The recent string of violence in central Nigeria is more than a religious conflict, asserted the country's minister of foreign affairs.

While the international community has "largely misunderstood" the violence as stemming from Christian-Muslim animosity, said Henry Odein, it is "much more complicated."

Odein told a visiting World Council of Churches delegation last week that the conflict in the central Plateau State, which resulted in hundreds of deaths in March, is more about an indigenous population and an immigrant community in that area than simply a religious conflict.

"The issues are of social and economic nature," Odein said.

Members of the WCC Living Letters team, which visited Nigeria from May 15 to 20, visited the villages near Jos, in the Plateau State where houses and markets were burned and more than 500 people were killed, mostly Christians.

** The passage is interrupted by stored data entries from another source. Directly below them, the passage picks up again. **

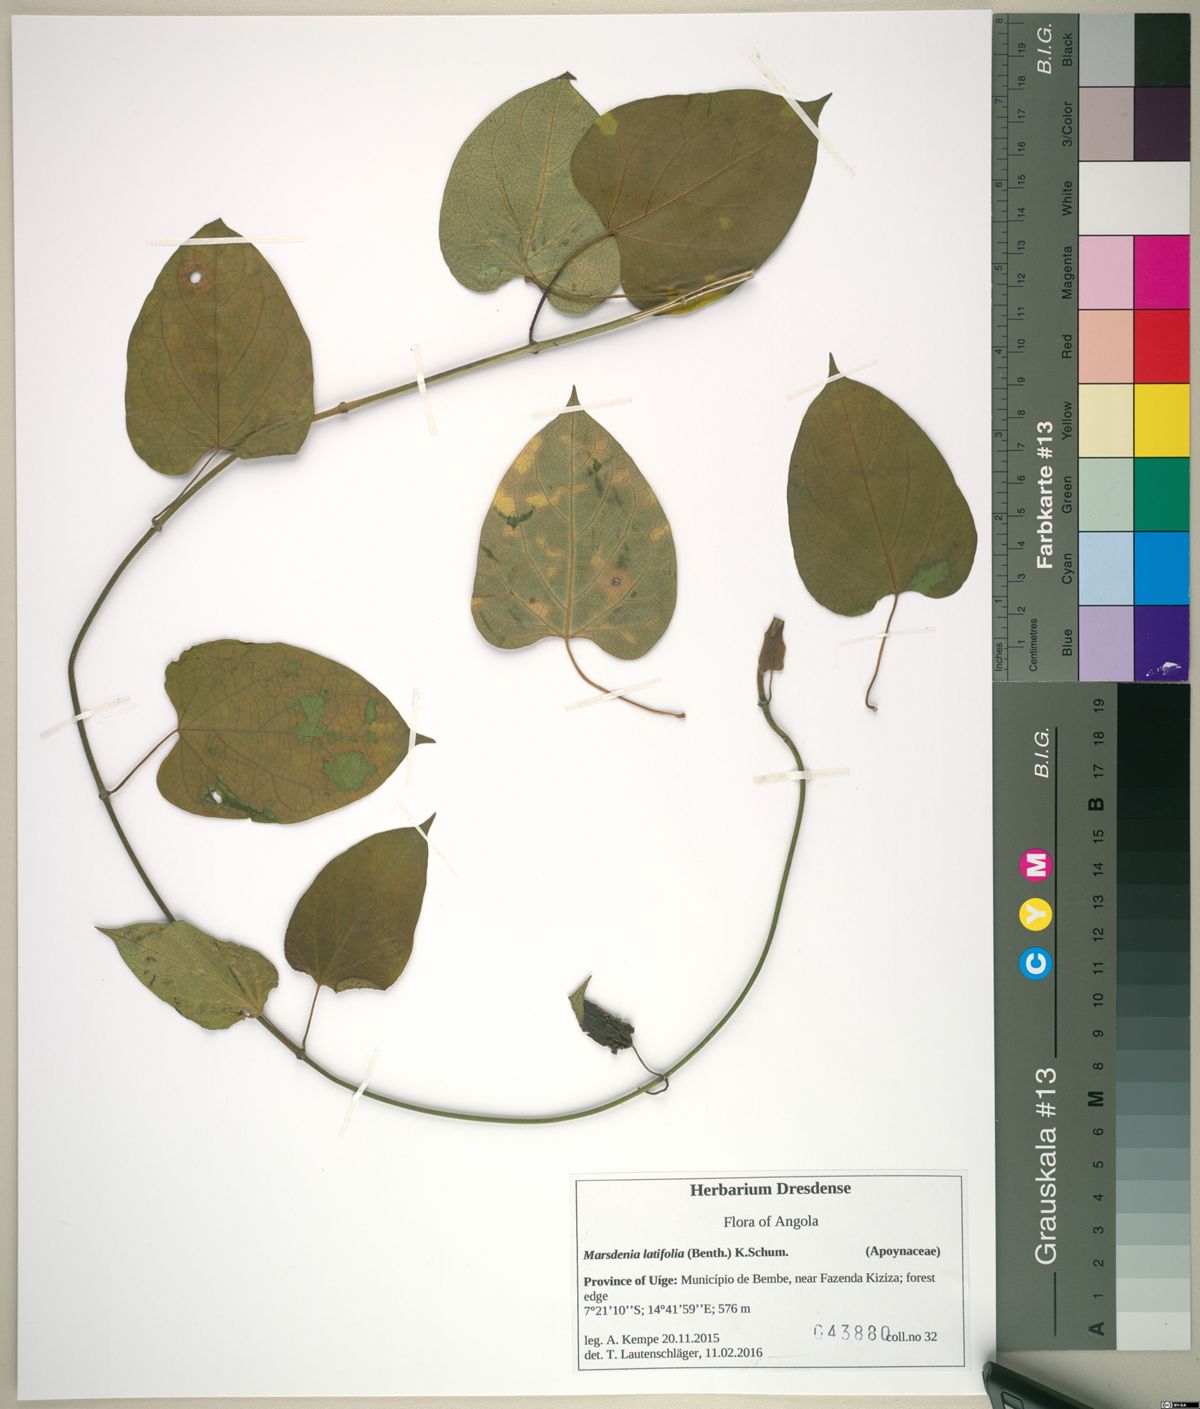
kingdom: Plantae
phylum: Tracheophyta
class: Magnoliopsida
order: Gentianales
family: Apocynaceae
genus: Gongronemopsis
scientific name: Gongronemopsis latifolia
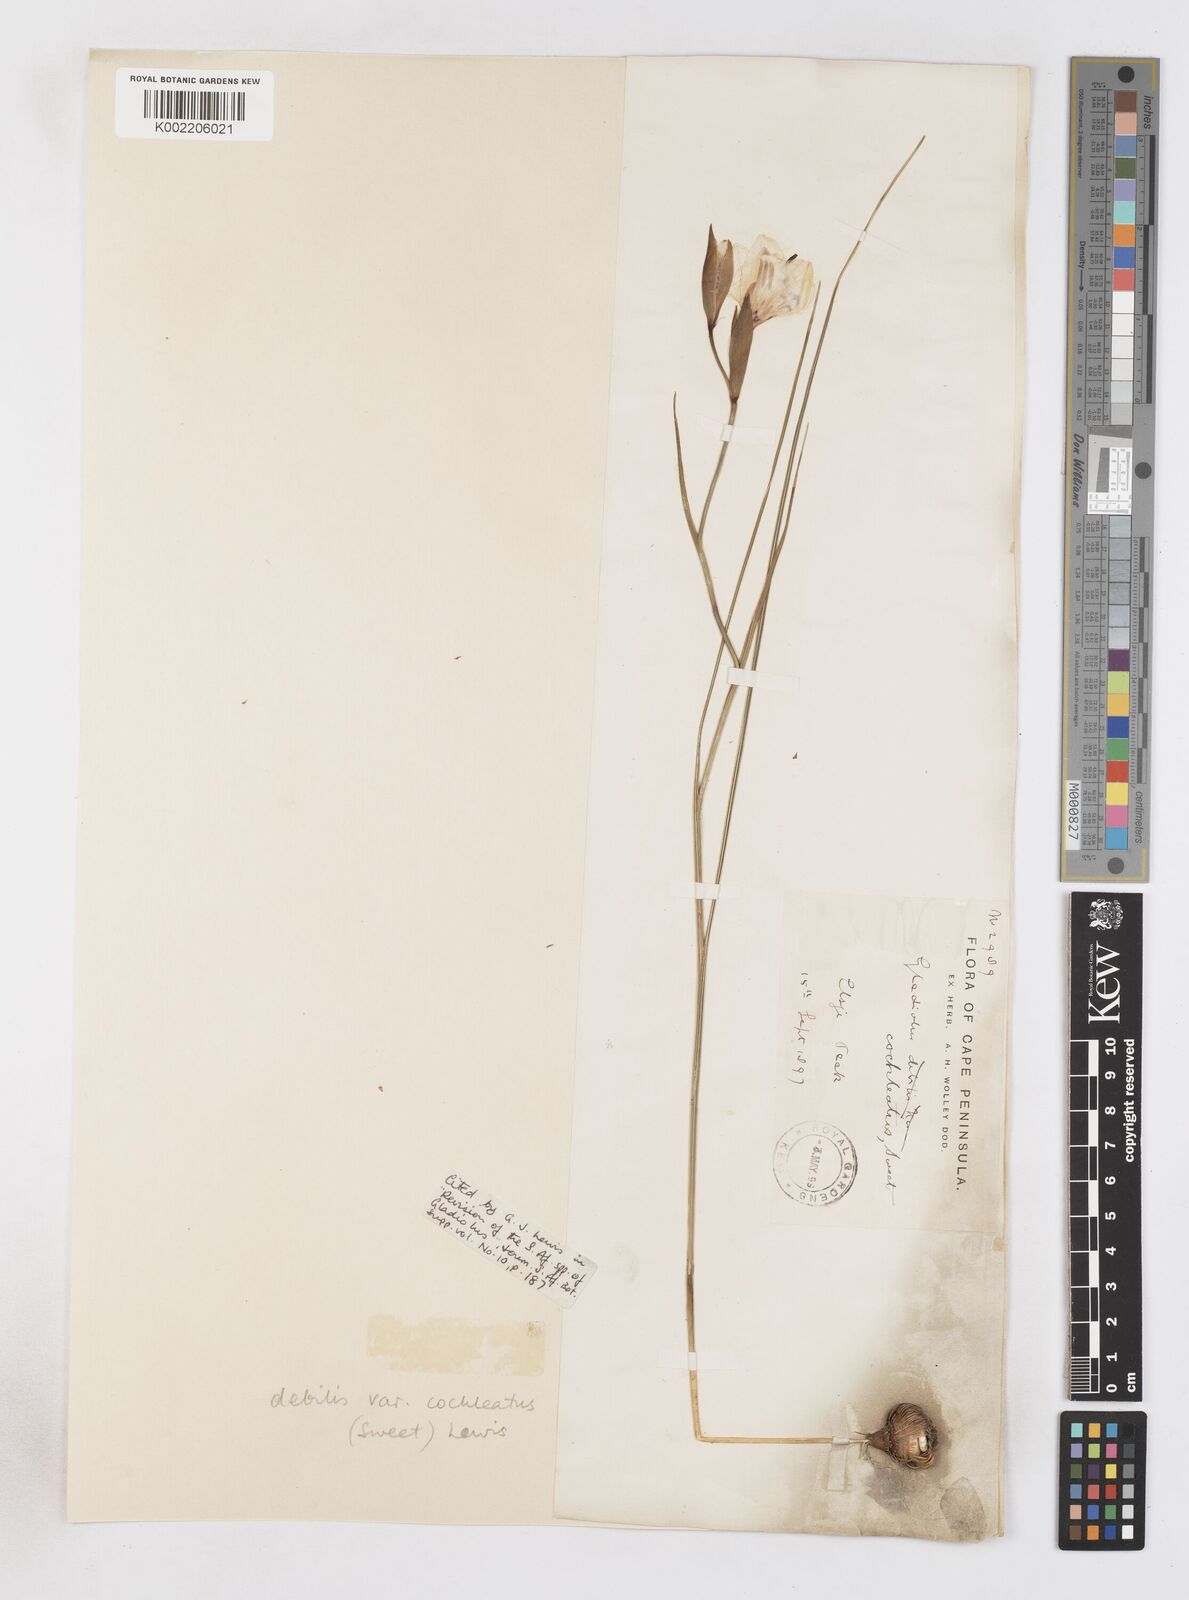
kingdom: Plantae
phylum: Tracheophyta
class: Liliopsida
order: Asparagales
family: Iridaceae
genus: Gladiolus
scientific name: Gladiolus debilis
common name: Painted-lady
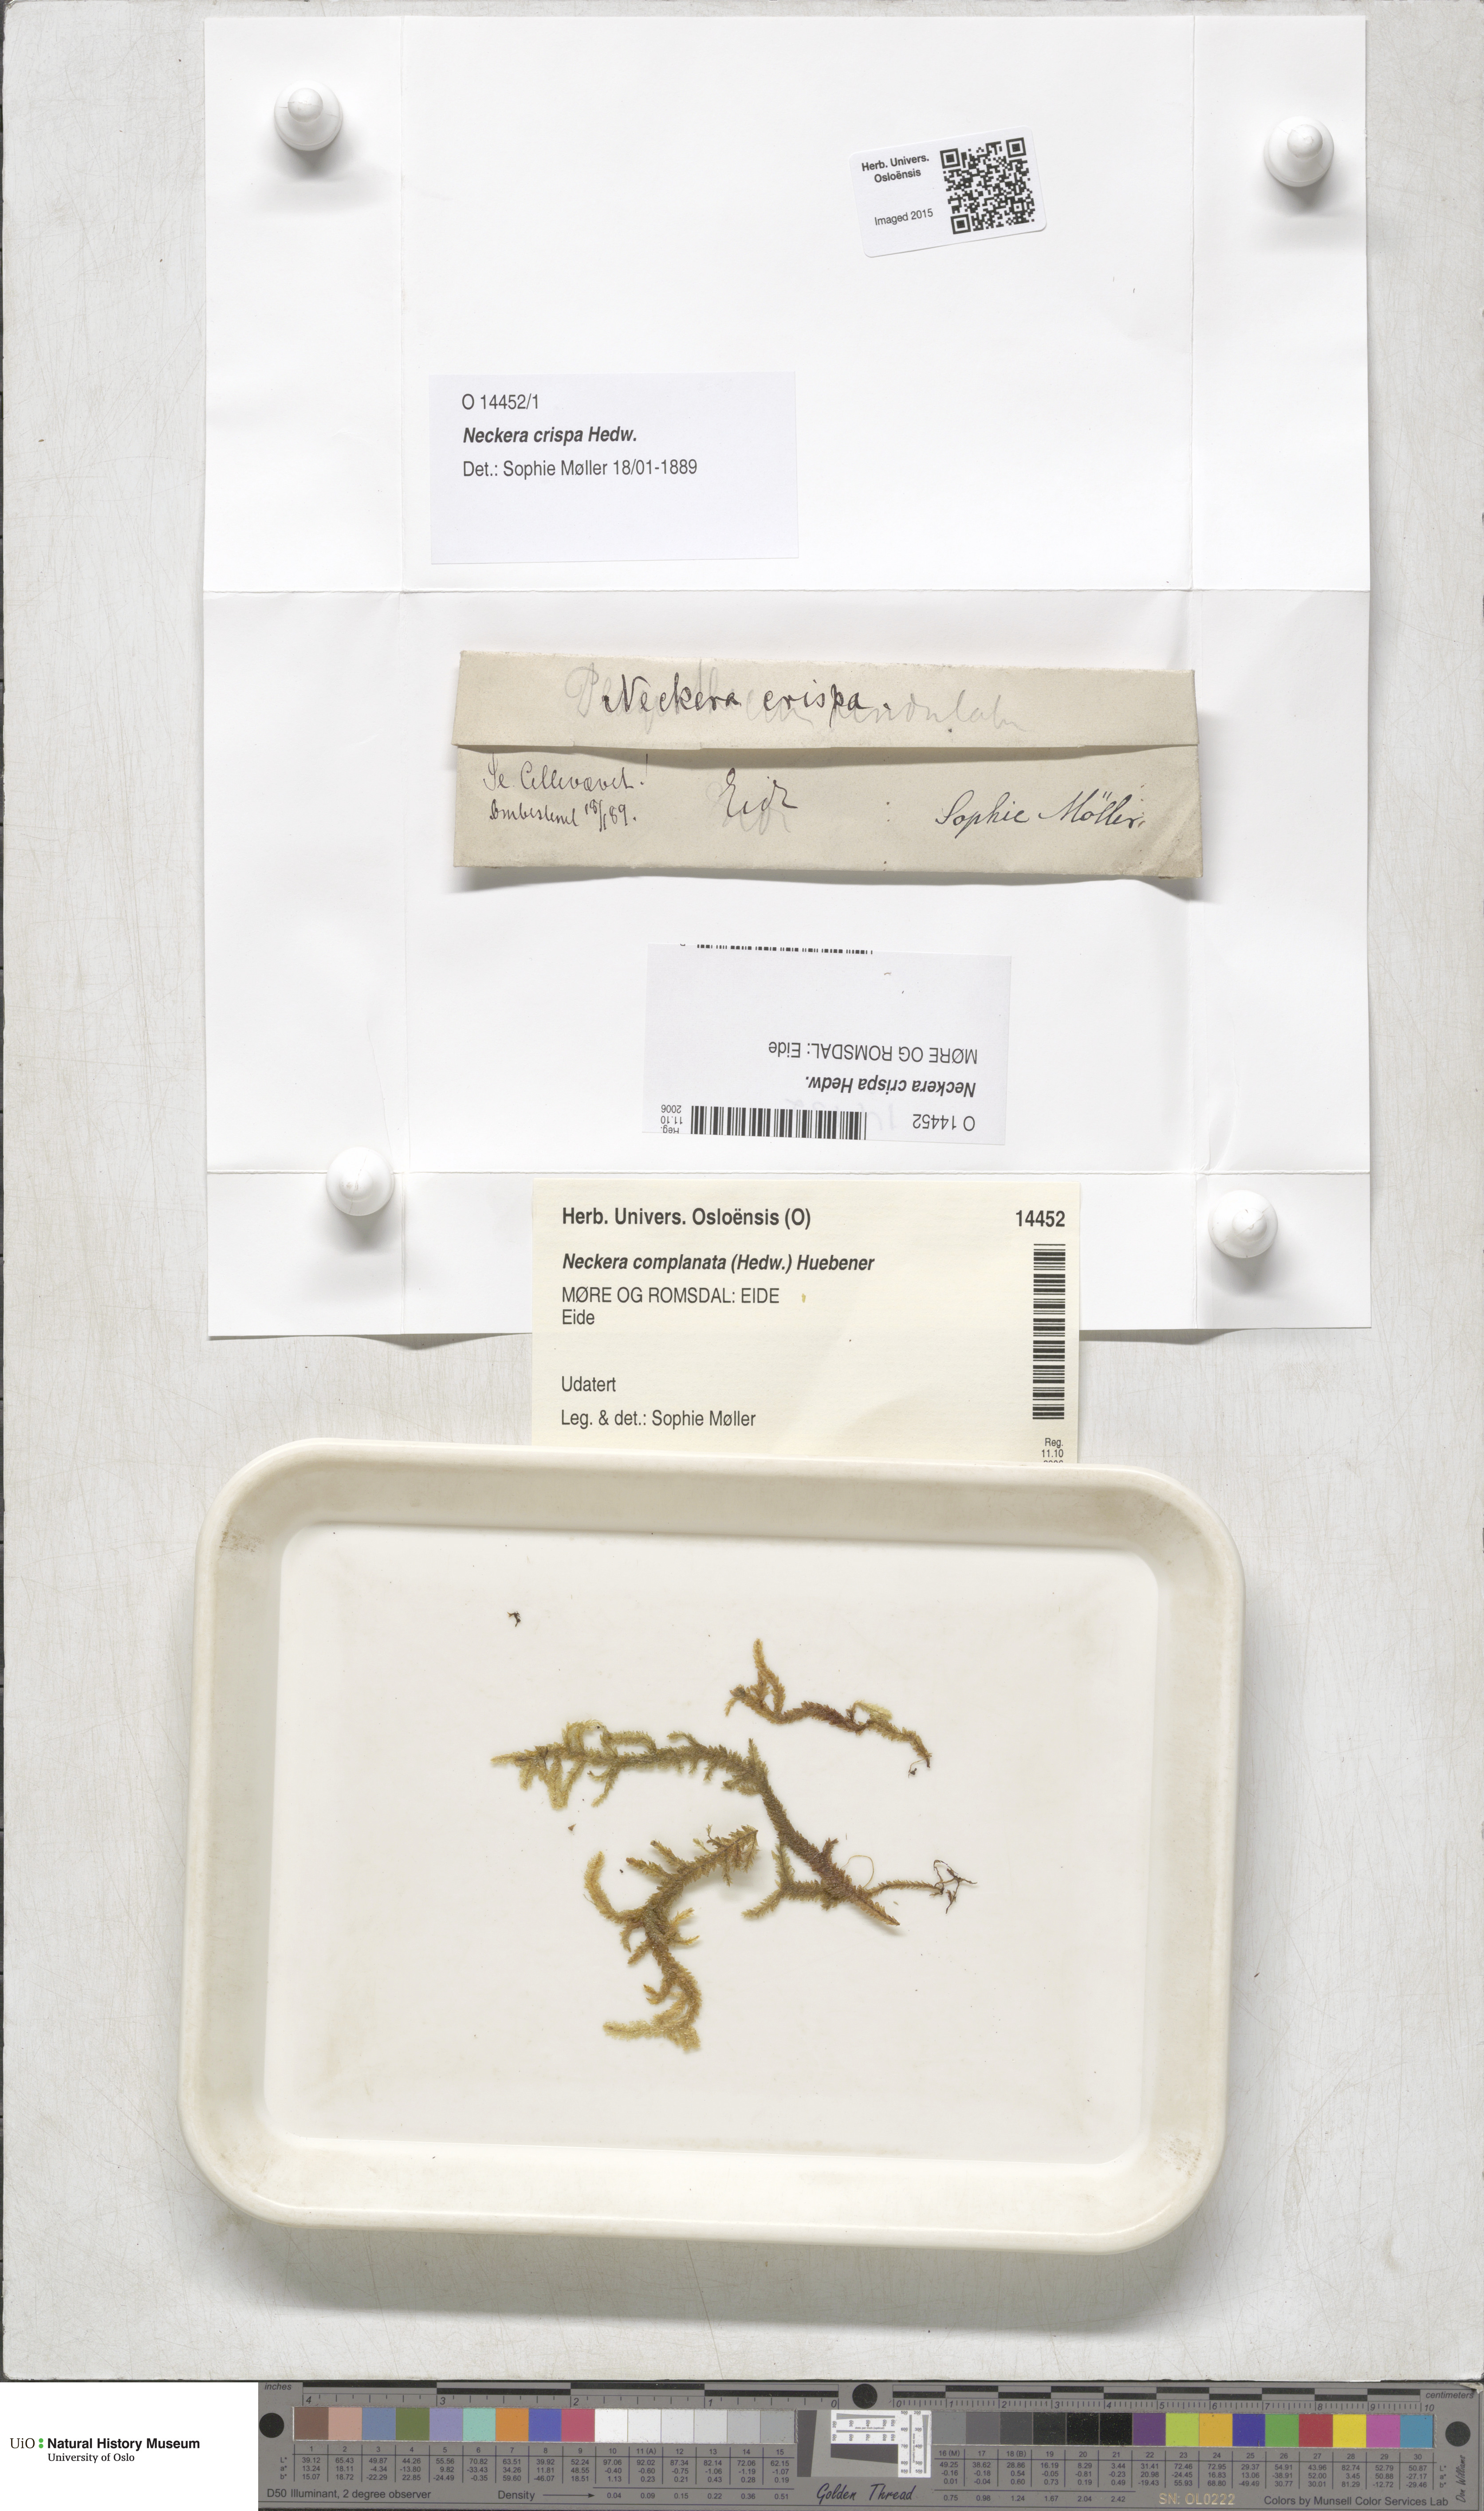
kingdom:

The governor of Plateau State, Jonah David Jang, said the capital city Jos has seen one of the worst ethnic conflicts in recent years. Jang, who is a committed Christian and a minister of the Church of Christ in Nigeria, has been the governor of Plateau State for the past four years.

During the visit, the Living Letters team visited a mass grave in Dogonahawa village where about 323 locals murdered last March are buried.

They also met a 60-year-old woman, Kumbo Chuwang, who was maimed in the violence, and a teenage boy, Tebita Danjuma, whose body was burned by the fire engulfing the building he was in.

Archbishop Ignatius Kaigama, chairman of the Plateau State division of the Chritain Association of Nigeria, stated that the conflict is not about Muslims versus Christians.

"It is not the religions that are fighting but some people who adhere to the religions that are involved," Kaigama said. "There is no war between the two faiths."

The WCC advocated for the Nigerian government to invest more to develop Plateau State and to ensure those responsible for the violence are brought to trial.

"We have met the survivors, talked to them, listened to them and prayed along with them and assured them that the global community of churches is with them in their moment of crisis," said WCC program executive for Africa Dr. Nigussu Legesse to Odein on May 21.

Legesse urged the Nigerian minister of foreign affairs to help develop Jos through the federal government. He also said many people told the WCC delegation they are worried that assailants will be released with impunity.

Nigeria, the most populous nation in Africa, is about evenly split between Muslims who mainly reside in the North and Christians who live in the Southern portion of the country. The central region, especially Plateau State, has often been a place of violent outbreak between Muslim and Christians.